▶ MATERIAL SUPPLIED
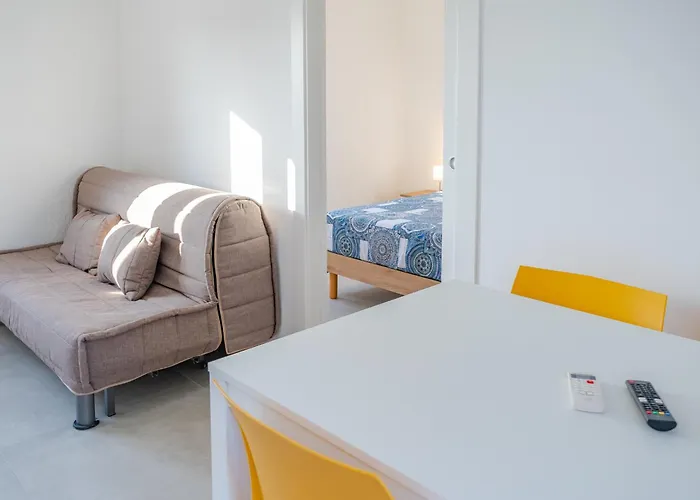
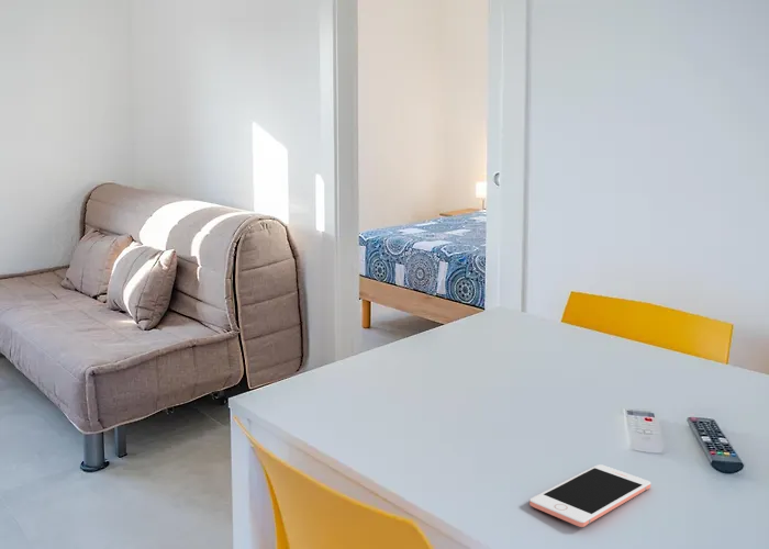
+ cell phone [528,463,651,528]
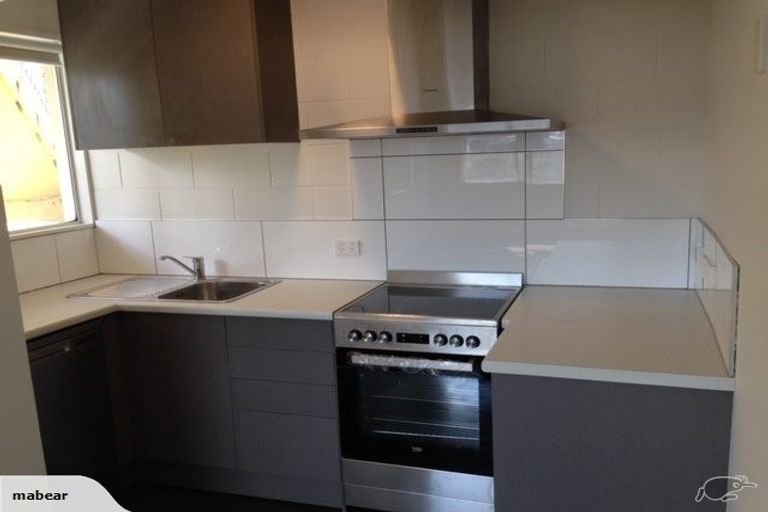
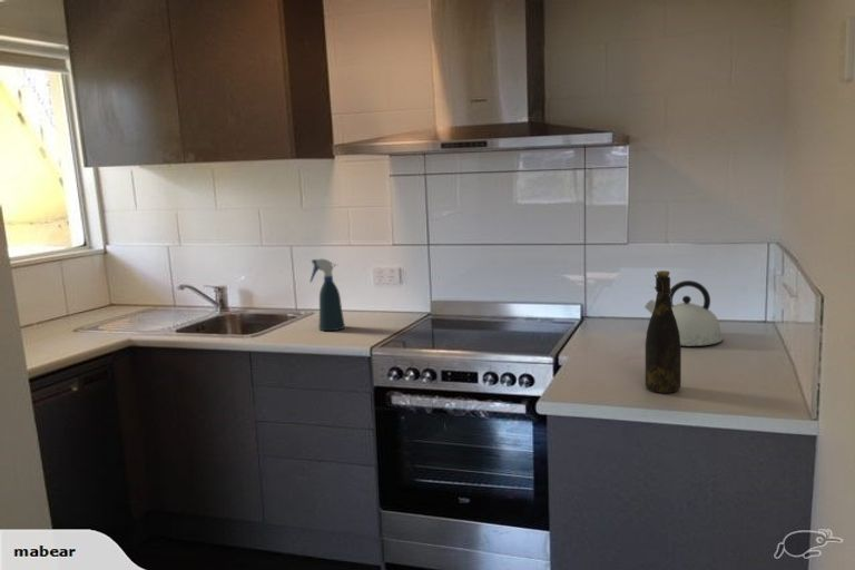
+ kettle [643,279,724,347]
+ bottle [645,269,682,394]
+ spray bottle [308,257,346,332]
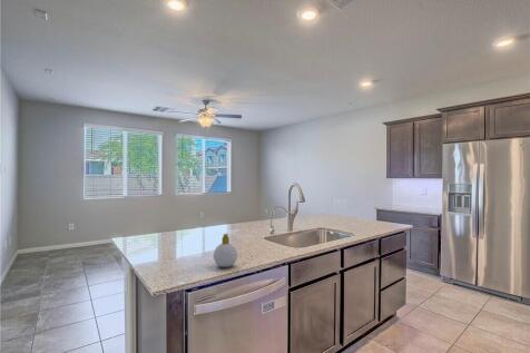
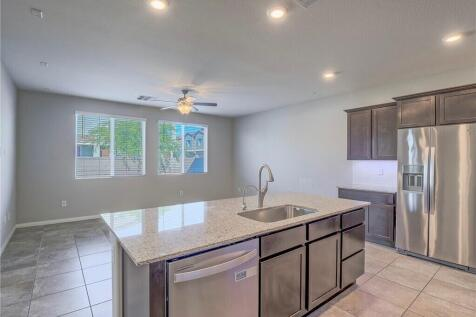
- soap bottle [213,233,238,268]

▶ TO DO
Repeat every line above exactly, but omit all images.

▶ TASK SOLUTION
+ cell phone [528,463,651,528]
+ kettle [643,279,724,347]
+ bottle [645,269,682,394]
+ spray bottle [308,257,346,332]
- soap bottle [213,233,238,268]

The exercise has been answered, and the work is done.